Frequently Asked Questions
How many examples are really necessary?
Aim for thirty to fifty. Below twenty, random luck on individual cases distorts the result, and you cannot distinguish a real difference from noise. Above fifty you hit diminishing returns for most tasks. If your task is high-stakes or highly varied, lean toward the upper end.
Can I use another AI model to score the outputs?
For objective tasks with clear answers, yes, and it saves time. For subjective tasks like tone or judgment, model-based scoring inherits the grader's biases and can mislead you. Use a human reviewer for anything where taste or nuance matters.
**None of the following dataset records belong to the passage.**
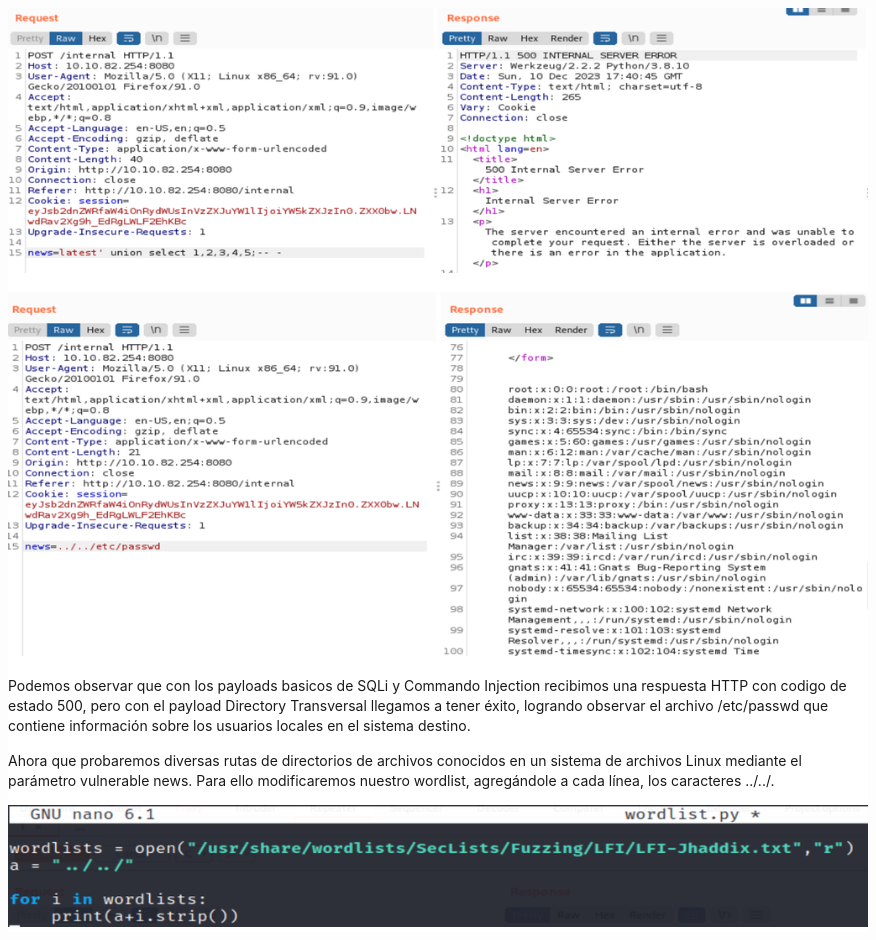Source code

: ![](/assets/images/Intranet/image069.png)

![](/assets/images/Intranet/image071.png)

Podemos observar que con los payloads basicos de SQLi y Commando Injection recibimos una respuesta HTTP con codigo de estado 500, pero con el payload Directory Transversal llegamos a tener éxito, logrando observar el archivo /etc/passwd que contiene información sobre los usuarios locales en el sistema destino.

Ahora que probaremos diversas rutas de directorios de archivos conocidos en un sistema de archivos Linux mediante el parámetro vulnerable news. Para ello modificaremos nuestro wordlist, agregándole a cada línea, los caracteres ../../.

![](/assets/images/Intranet/image073.png)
What if two models score almost the same?
When scores are close, decide on the failure modes and on practical factors like cost and speed. A model that fails safely, or costs half as much, can be the right pick even if it trails by a point or two on your scoreboard.
Do I need to redo this for every new model release?
No. Redo it only when a new model shows a meaningful jump on tasks like yours, or when your task itself changes. Re-evaluating on every release is wasteful churn. Document your current choice so you know what a challenger must beat.
How do I keep the comparison fair across models?
Use an identical prompt, identical instructions, and identical settings for every candidate, and score everything in a single sitting with one reviewer. Any drift in prompt or scoring standard turns a fair comparison into a misleading one.
Key Takeaways
- Define "good" as observable criteria before you evaluate anything, or you will just rank vibes.
- Gather thirty to fifty real examples with reference answers, weighted toward the hard cases.
- Use leaderboards only to pick a shortlist of two or three candidates.
- Run every example through every candidate with an identical prompt, then score against your criteria.
- Read the failure patterns, decide, document the reasoning, and recheck only when a genuinely better model appears.